Thank you for your question.
The funding access analysis revealed a weakness in the application of what might be called an “official languages lens” on investments. The $500-million emergency fund was divided into two phases. It was built on existing funding channels. Our organizations on the ground had very little presence in the channels identified for phase 1. The channels that did not exist were the official languages support programs. Obviously, this had the effect of excluding several organizations of the Canadian francophonie from the funding channels, since they were not there.

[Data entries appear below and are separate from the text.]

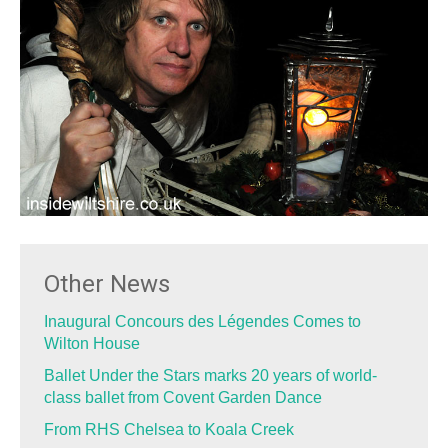
Other News
Inaugural Concours des Légendes Comes to
Wilton House
Ballet Under the Stars marks 20 years of world-
class ballet from Covent Garden Dance
From RHS Chelsea to Koala Creek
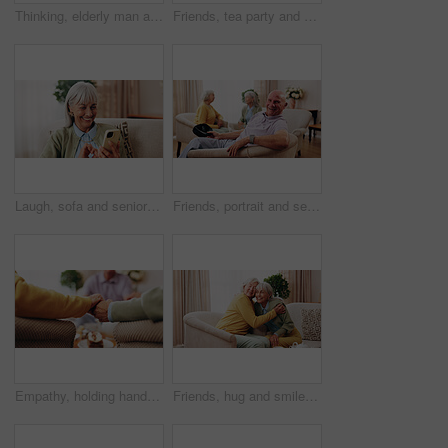
Thinking, elderly man and memory on couch, contemplating and old friends with gossip in living room. Serious, reflection and senior people in lounge, discussion and remember past on break in house
Friends, tea party and gossip with old people in home for bonding, retirement and together. Drinks, relax and social reunion with senior group in living room for breakfast, visit or chat in house
Laugh, sofa and senior woman with phone, social media and connection for funny chat on weekend. Retirement, happy and elderly person on mobile app for communication, contact and online meme in home
Friends, portrait and senior man in nursing home for visit, relax and hangout for bonding on weekend. Happy, retirement and elderly people on sofa for conversation, gathering and connection together
Empathy, holding hands and praying with old people in retirement home together for belief or faith. Prayer, religion and support with senior friends in apartment for bonding, christianity or praise
Friends, hug and smile with old women in home for bonding, good news or retirement. Happiness, love and social reunion with senior people in living room for embrace, support and care in house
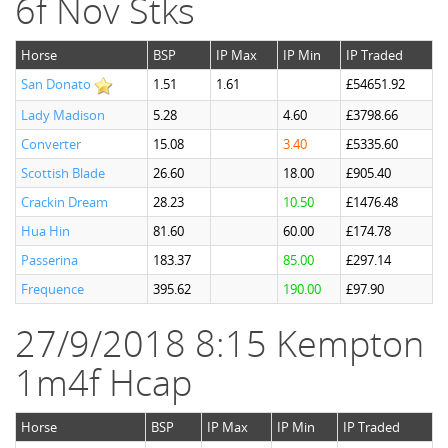
6f Nov Stks
Horse
BSP
IP Max
IP Min
IP Traded
San Donato
1.51
1.61
£54651.92
Lady Madison
5.28
4.60
£3798.66
Converter
15.08
3.40
£5335.60
Scottish Blade
26.60
18.00
£905.40
Crackin Dream
28.23
10.50
£1476.48
Hua Hin
81.60
60.00
£174.78
Passerina
183.37
85.00
£297.14
Frequence
395.62
190.00
£97.90
27/9/2018 8:15 Kempton
1m4f Hcap
Horse
BSP
IP Max
IP Min
IP Traded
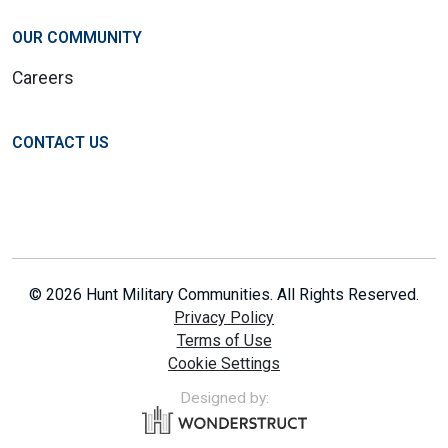
OUR COMMUNITY
Careers
CONTACT US
© 2026 Hunt Military Communities. All Rights Reserved.
Privacy Policy
Terms of Use
Cookie Settings
Designed by:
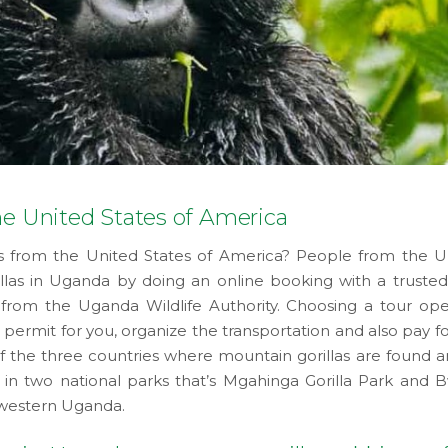
he United States of America
ris from the United States of America? People from the U
llas in Uganda by doing an online booking with a trusted
from the Uganda Wildlife Authority. Choosing a tour ope
 permit for you, organize the transportation and also pay f
f the three countries where mountain gorillas are found an
in two national parks that’s Mgahinga Gorilla Park and B
hwestern Uganda.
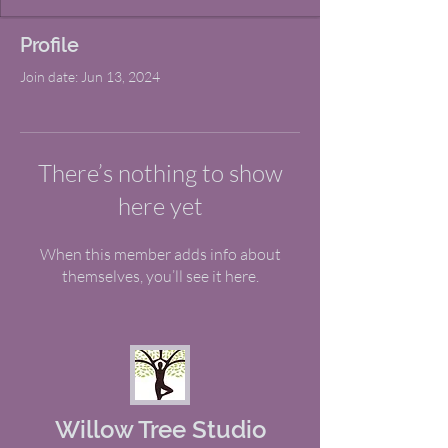
Profile
Join date: Jun 13, 2024
There’s nothing to show
here yet
When this member adds info about
themselves, you’ll see it here.
Willow Tree Studio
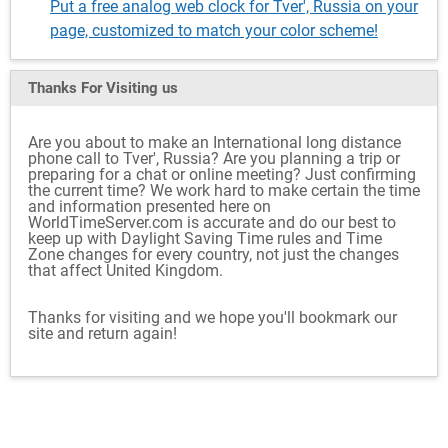
Put a free analog web clock for Tver', Russia on your
page, customized to match your color scheme!
Thanks For Visiting
us
Are you about to make an International long distance
phone call to Tver', Russia? Are you planning a trip or
preparing for a chat or online meeting? Just confirming
the current time? We work hard to make certain the time
and information presented here on
WorldTimeServer.com is accurate and do our best to
keep up with Daylight Saving Time rules and Time
Zone changes for every country, not just the changes
that affect United Kingdom.
Thanks for visiting and we hope you'll bookmark our
site and return again!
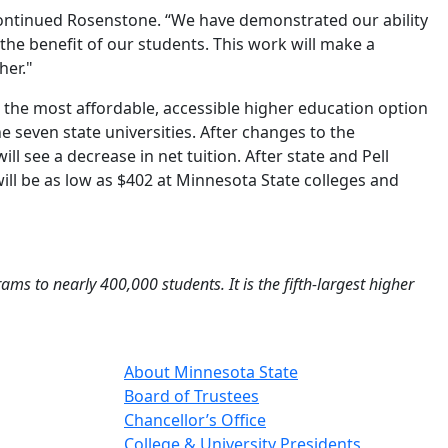
 continued Rosenstone. “We have demonstrated our ability
 the benefit of our students. This work will make a
her."
te the most affordable, accessible higher education option
 the seven state universities. After changes to the
l see a decrease in net tuition. After state and Pell
will be as low as $402 at Minnesota State colleges and
s to nearly 400,000 students. It is the fifth-largest higher
About Minnesota State
Board of Trustees
Chancellor’s Office
College & University Presidents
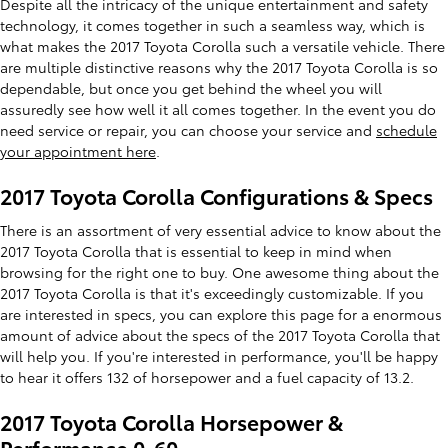
Despite all the intricacy of the unique entertainment and safety
technology, it comes together in such a seamless way, which is
what makes the 2017 Toyota Corolla such a versatile vehicle. There
are multiple distinctive reasons why the 2017 Toyota Corolla is so
dependable, but once you get behind the wheel you will
assuredly see how well it all comes together. In the event you do
need service or repair, you can choose your service and
schedule
your appointment here
.
2017 Toyota Corolla Configurations & Specs
There is an assortment of very essential advice to know about the
2017 Toyota Corolla that is essential to keep in mind when
browsing for the right one to buy. One awesome thing about the
2017 Toyota Corolla is that it's exceedingly customizable. If you
are interested in specs, you can explore this page for a enormous
amount of advice about the specs of the 2017 Toyota Corolla that
will help you. If you're interested in performance, you'll be happy
to hear it offers 132 of horsepower and a fuel capacity of 13.2.
2017 Toyota Corolla Horsepower &
Performance 0-60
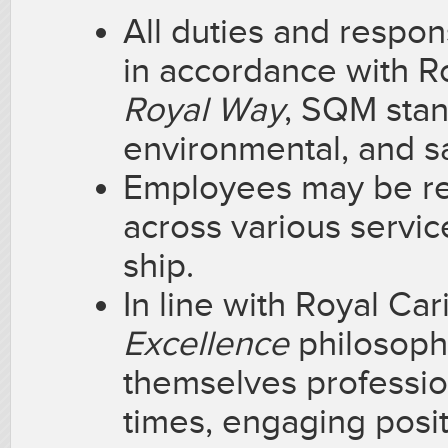
All duties and respon
in accordance with 
Royal Way
, SQM stan
environmental, and sa
Employees may be req
across various servi
ship.
In line with Royal Ca
Excellence
philosoph
themselves profession
times, engaging posit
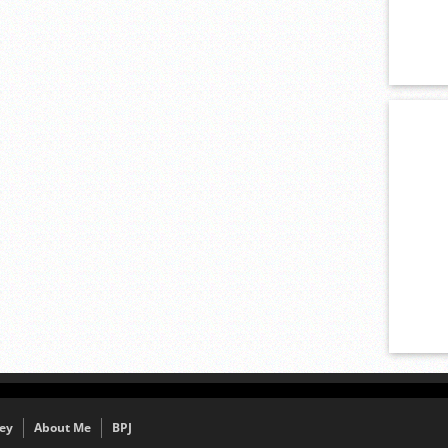
ey
About Me
BPJ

Fortunately, things were rectified in phase 2. Teams within the ministry worked with us to find solutions. An announcement was made at the end of August, and we received a special envelope of just over $1 million. This allowed official language minority communities and equity groups, among others, to access this funding. If we look at the way the majority of our groups accessed phase 2 funding, we can see that they did indeed go through the official languages support programs. This certainly met a need. Even though this equity objective was superimposed, the fact remains that our groups had to scrabble hard to obtain some funding.

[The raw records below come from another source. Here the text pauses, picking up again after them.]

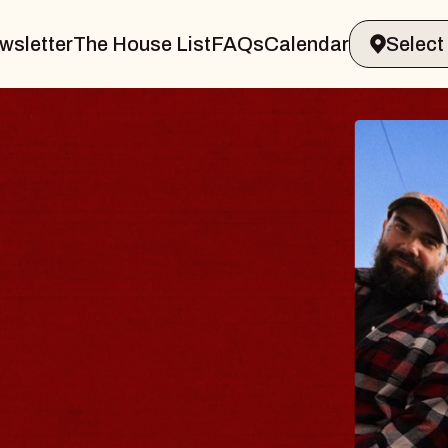
wsletter
The House List
FAQs
Calendar
BL
BL
Spin D
Conste
- CMA
Sun, Aug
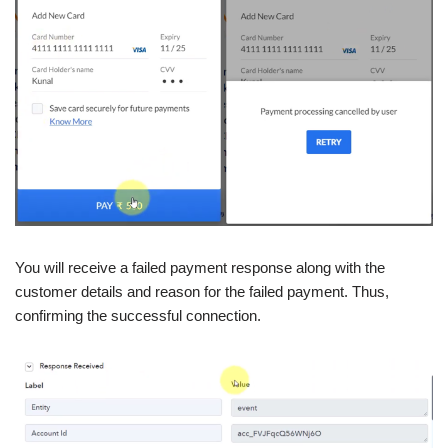
You will receive a failed payment response along with the
customer details and reason for the failed payment. Thus,
confirming the successful connection.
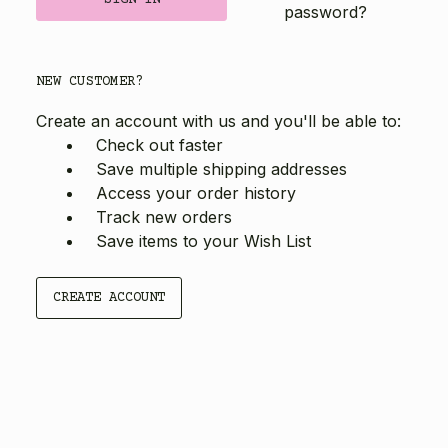
password?
NEW CUSTOMER?
Create an account with us and you'll be able to:
Check out faster
Save multiple shipping addresses
Access your order history
Track new orders
Save items to your Wish List
CREATE ACCOUNT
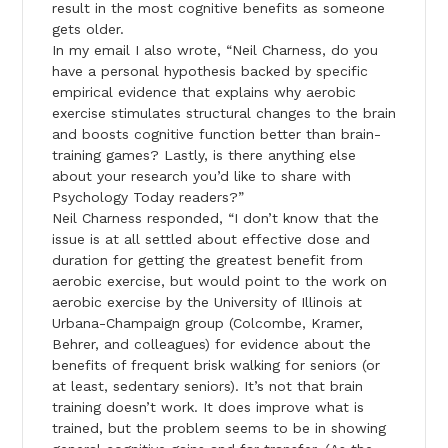
result in the most cognitive benefits as someone
gets older.
In my email I also wrote, “Neil Charness, do you
have a personal hypothesis backed by specific
empirical evidence that explains why aerobic
exercise stimulates structural changes to the brain
and boosts cognitive function better than brain-
training games? Lastly, is there anything else
about your research you’d like to share with
Psychology Today readers?”
Neil Charness responded, “I don’t know that the
issue is at all settled about effective dose and
duration for getting the greatest benefit from
aerobic exercise, but would point to the work on
aerobic exercise by the University of Illinois at
Urbana-Champaign group (Colcombe, Kramer,
Behrer, and colleagues) for evidence about the
benefits of frequent brisk walking for seniors (or
at least, sedentary seniors). It’s not that brain
training doesn’t work. It does improve what is
trained, but the problem seems to be in showing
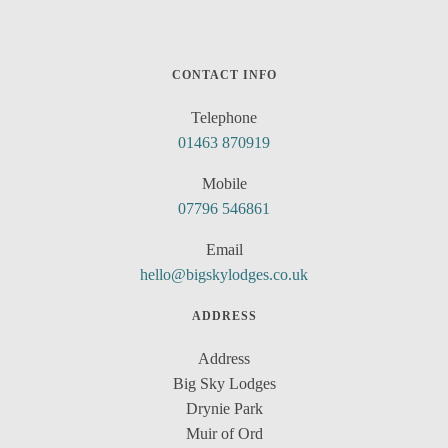
CONTACT INFO
Telephone
01463 870919
Mobile
07796 546861
Email
hello@bigskylodges.co.uk
ADDRESS
Address
Big Sky Lodges
Drynie Park
Muir of Ord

In British Columbia, Ontario and Acadia, some small cultural presenters still do not receive funding because these organizations do not have an exclusive cultural mandate. Among the criteria defined for the funding envelopes, there was a requirement that there be an exclusive mandate in culture. However, this is an uncommon reality in our country. We have organizations in a minority environment, which are in remote areas and have several hats. For example, some cultural centres provide a daycare service with their activities. These players have been excluded from funding. Clearly, the criteria for granting emergency funding ignored some of the unique characteristics of our small groups operating in fragile environments.